Copy out the text lines of all the data below with "Privacy" changed to "Privasi" and nothing else altered. Leave the pictures out of your answer.

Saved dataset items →
↓↓↓
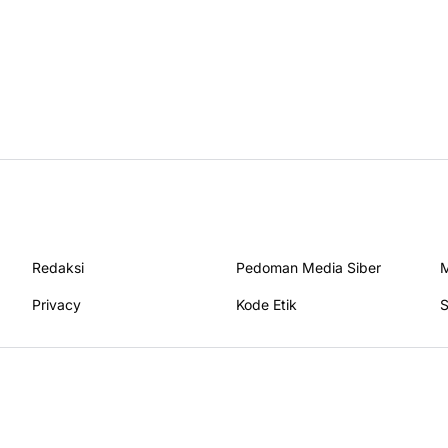
Redaksi
Pedoman Media Siber
M
Privacy
Kode Etik
S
↑↑↑
Problem solution →
Redaksi
Pedoman Media Siber
M
Privasi
Kode Etik
S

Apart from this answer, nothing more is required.